We are grieved to learn that our friend Stephen O. Lesser (b.1939) passed away on June 15, 2021. Stephen studied international relations at UCLA, Stanford and Johns Hopkins University, and served as a Foreign Service Officer in Japan. In the 1980s, he took a summer intensive Russian course at UCLA with the late Professor Olga Kagan, which launched a deep friendship that later extended to an interest in the UCLA Russian Flagship program. In 2014, to encourage students to reflect on their overseas studies and share their experiences, he initiated the Stephen O. Lesser Award for the Best Reflective Essay on a Summer Studying Russian Overseas.

Stephen enjoyed reading Flagship students' essays, meeting them at the annual awards luncheon, and hearing about their overseas experiences and their motivations for studying Russian. UCLA Russian students who met Stephen appreciated his encouragement and the importance of reflecting on their study abroad experience. Sophia Badalian, Class of 2020, remembers: 

Although I only met Stephen Lesser once, I understand how impactful and influential he was to the department that became my entire UCLA career. His award program most certainly allowed me the opportunity to critically reflect on my time in Kazakhstan. In writing about my experiences abroad I was able to honestly express that, at times, I felt discomfort on my journey in Almaty. He awarded me for these expressions and this honesty; I am so grateful for him doing so, as it was hardly expected. After the Stephen Lesser Award Ceremony, he commended and encouraged the idea I wrote of - of seeking discomfort. It is clear that his adventurous spirit aligned with the values of Flagship. His excitement surely did not go unnoticed; I hope I can speak on the behalf of many when I say I am thankful for his drive to motivate students to reflect on the experiences that shaped our education.

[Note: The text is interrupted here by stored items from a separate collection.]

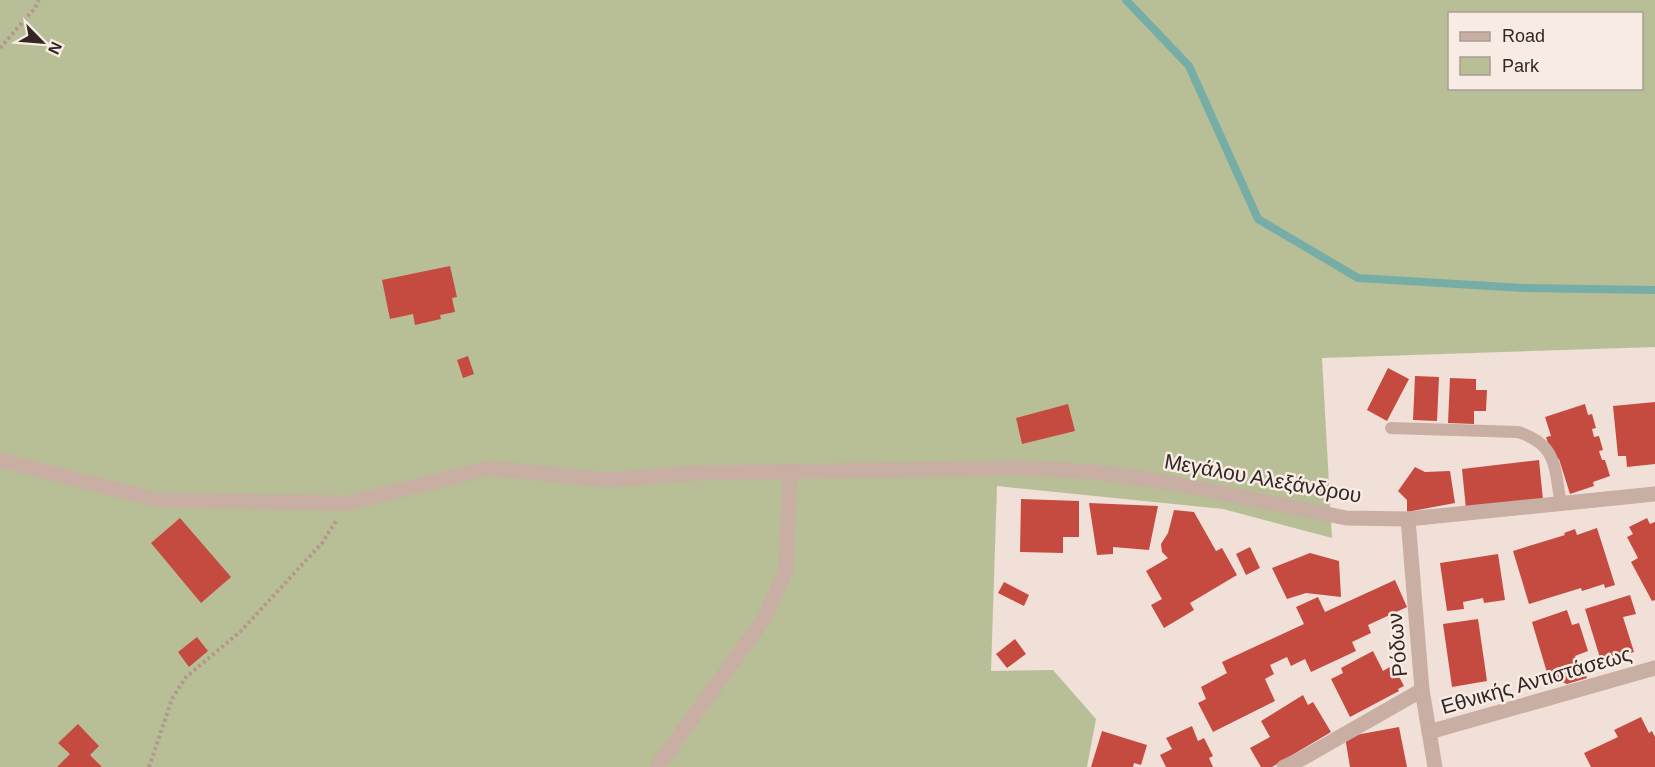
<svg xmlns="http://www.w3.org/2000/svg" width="1655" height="767" font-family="Arial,sans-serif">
  <rect width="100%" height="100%" fill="#f0e0d7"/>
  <path fill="#b8bf97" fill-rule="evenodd" d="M0,0H1655V347L1322,358L1332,538L1223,509L997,486L991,671L1053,670L1096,719L1087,767H0ZM1450,14H1642V88H1450Z"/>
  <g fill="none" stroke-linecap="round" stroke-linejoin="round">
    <polyline stroke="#76ada7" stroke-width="8" points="1126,0 1189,66 1258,219 1358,278 1523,288 1655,290"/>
  </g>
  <g fill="#c54b40">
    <polygon points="450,266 457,297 452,298 455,312 440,315 441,319 415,325 413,314 390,319 382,280"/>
    <polygon points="468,356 474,374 463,378 457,360"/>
    <polygon points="1388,368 1409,379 1387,421 1367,410"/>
    <polygon points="1415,376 1439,377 1437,421 1413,420"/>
    <polygon points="1450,378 1476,379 1476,390 1487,390 1486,411 1474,411 1474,424 1448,423"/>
    <polygon points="1655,402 1655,464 1627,467 1626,456 1618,456 1613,406"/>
    <polygon points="1068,404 1075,431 1022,444 1016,418"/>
    <polygon points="1585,404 1588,415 1592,414 1596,428 1592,429 1594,437 1599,436 1603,450 1599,451 1602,460 1605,460 1610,476 1593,482 1594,486 1570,494 1559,459 1554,461 1546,437 1551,436 1545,417"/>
    <polygon points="1539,460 1543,500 1466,509 1462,469"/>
    <polygon points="1415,467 1425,472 1450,471 1455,503 1407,512 1407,500 1398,491"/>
    <polygon points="1021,499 1079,501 1079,537 1063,537 1063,553 1020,552"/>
    <polygon points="1089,503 1158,506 1149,550 1113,547 1113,554 1097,555"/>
    <polygon points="1174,510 1194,512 1216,551 1222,548 1237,575 1190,603 1194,610 1164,628 1151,605 1162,599 1146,571 1168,558 1162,552 1161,544 1168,533"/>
    <polygon points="180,518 231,577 201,603 151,543"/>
    <polygon points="1647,518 1650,524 1655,522 1655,600 1652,601 1631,562 1638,558 1627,537 1633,534 1629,527"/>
    <polygon points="1597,528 1615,585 1605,588 1604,584 1582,591 1581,588 1529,604 1513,551 1565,535 1564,533 1575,529 1577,535"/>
    <polygon points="1250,547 1260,568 1246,575 1236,554"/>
    <polygon points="1310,553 1339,561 1341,597 1306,593 1287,599 1272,568"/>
    <polygon points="1498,554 1505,600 1484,603 1483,598 1463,602 1464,609 1447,611 1440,563"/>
    <polygon points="1395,580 1407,607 1368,625 1371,633 1352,642 1356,651 1311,672 1305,659 1291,666 1287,657 1270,665 1274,674 1265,679 1275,701 1213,732 1198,703 1206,699 1201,687 1227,673 1222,662 1304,624 1296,607 1318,597 1325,612"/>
    <polygon points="1004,582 1029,595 1024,606 998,593"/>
    <polygon points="1630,595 1636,614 1623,617 1634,652 1601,661 1585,609"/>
    <polygon points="1567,610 1572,625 1579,623 1588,651 1575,656 1578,665 1581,663 1587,678 1567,684 1548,676 1532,622"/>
    <polygon points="1478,619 1487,681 1452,687 1443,624"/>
    <polygon points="197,637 208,651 189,667 178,652"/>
    <polygon points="1015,639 1026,654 1007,668 996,654"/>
    <polygon points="1373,651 1383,671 1393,665 1404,686 1398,689 1399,691 1350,717 1331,679 1343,673 1341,668"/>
    <polygon points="1303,695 1308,705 1313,702 1331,732 1272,767 1261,767 1250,748 1270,737 1261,721"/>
    <polygon points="1641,717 1649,733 1652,731 1655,737 1655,767 1591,767 1584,753 1618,737 1614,730"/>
    <polygon points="78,724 99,746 90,755 102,767 57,767 70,754 58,743"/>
    <polygon points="1192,726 1198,741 1204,738 1213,756 1209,758 1213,767 1166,767 1160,755 1172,749 1166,738"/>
    <polygon points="1399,727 1407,767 1350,767 1345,737"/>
    <polygon points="1102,731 1147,745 1141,765 1134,763 1133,767 1091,767"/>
  </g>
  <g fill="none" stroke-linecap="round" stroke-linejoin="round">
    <g stroke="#b3988d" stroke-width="4" stroke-dasharray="3 3" stroke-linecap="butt">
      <polyline points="0,48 35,8 39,0"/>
      <polyline points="149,767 172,699 186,677 241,631 322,543 336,521"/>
    </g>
    <path stroke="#c8aea3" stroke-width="12" d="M1391,428L1518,432C1558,445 1554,467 1561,504"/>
    <g stroke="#c8aea3" stroke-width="15">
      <polyline points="0,460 158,500 348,503 490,468 606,480 699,473 1022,468 1094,472 1167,482 1346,518 1408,519 1655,494"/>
      <polyline points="1408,519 1422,690 1435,767"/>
      <polyline points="1429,732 1655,668"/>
      <polyline points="657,767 764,619 786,570 790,472"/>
      <polyline points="1284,767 1303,758 1422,690"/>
    </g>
  </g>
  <g text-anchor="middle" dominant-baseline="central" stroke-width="5" stroke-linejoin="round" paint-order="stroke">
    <g font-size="21" fill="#332725" stroke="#f8ebe3">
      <text transform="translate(1263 478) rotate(10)">Μεγάλου Αλεξάνδρου</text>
      <text transform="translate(1397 645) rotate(-95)">Ρόδων</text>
      <text transform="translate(1536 680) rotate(-16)">Εθνικής Αντιστάσεως</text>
    </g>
  </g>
  <rect x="1448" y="12" width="195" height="78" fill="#f8ebe3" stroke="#a99d97" stroke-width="1.5"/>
  <rect x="1460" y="32" width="30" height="9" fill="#c8aea3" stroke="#a99d97" stroke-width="1.5"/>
  <text x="1502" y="42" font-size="18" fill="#332725">Road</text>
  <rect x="1460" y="57" width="30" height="18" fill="#b8bf97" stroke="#a99d97" stroke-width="1.5"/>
  <text x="1502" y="72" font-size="18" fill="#332725">Park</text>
  <g transform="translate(42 42) rotate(115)" stroke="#f8ebe3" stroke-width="4.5" paint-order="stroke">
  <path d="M0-4.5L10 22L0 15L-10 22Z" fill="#332725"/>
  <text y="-9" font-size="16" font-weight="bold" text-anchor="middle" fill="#332725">N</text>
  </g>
</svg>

Dante Matero, Class of 2016, credits Stephen with offering encouragement to stay in the field of Russian studies:

In 2015, when I won the Stephen O. Lesser Award for the Best Reflective Essay on a Summer Studying Russian Overseas, I was in sore need of encouragement. As a young scholar in the niche field of Russian Studies, receiving this award felt like a sign to keep going—a reminder that my voice was worth listening to. Then, when we met at Professor Olga Kagan's home, Stephen was full of enthusiasm, eager to hear all about my summer studying Russian in Kazakhstan, and generous with advice and recollections of his own time in the region. It’s partially due to Stephen Lesser’s generosity that, six years later, I am still working and producing new, creative work in this field. Thank you, Stephen. And thank you on behalf of all of the students whose early careers you graciously supported. Rest in peace.

Stephen wrote about his experiences and perspectives in a brief write-up for the award:

As an undergraduate at UCLA, many years ago, I majored in international relations. At that time I sampled French, German and....Russian. Then, these seemed to be the most important significant languages to study.

Times have changed... but Russian has always been a unique window into a world both similar and different from our own. My four trips, two to the Soviet Union and two to Russia have been memorable.

This recognition serves both as encouragement and a form of respect to those who travel to such an important country, meet people, make friends (I hope), and enrich your lives and those lives around you.

Stephen’s own experiences were multifaceted and fascinating, and included working on voter registration in the Mississippi Summer Project as a graduate student in 1964, travel throughout Asia, studying multiple Asian languages, serving as the honorary consul of Tajikistan, and many others (see also his Los Angeles Times obituary at https://www.legacy.com/us/obituaries/latimes/name/stephen-lesser-obituary?pid=199108026). 

Stephen was an extraordinary person, a Renaissance man in the breadth of his interests and knowledge and a lifelong learner with a gift for empathy and friendship. We are honored and grateful that he extended his friendship to us.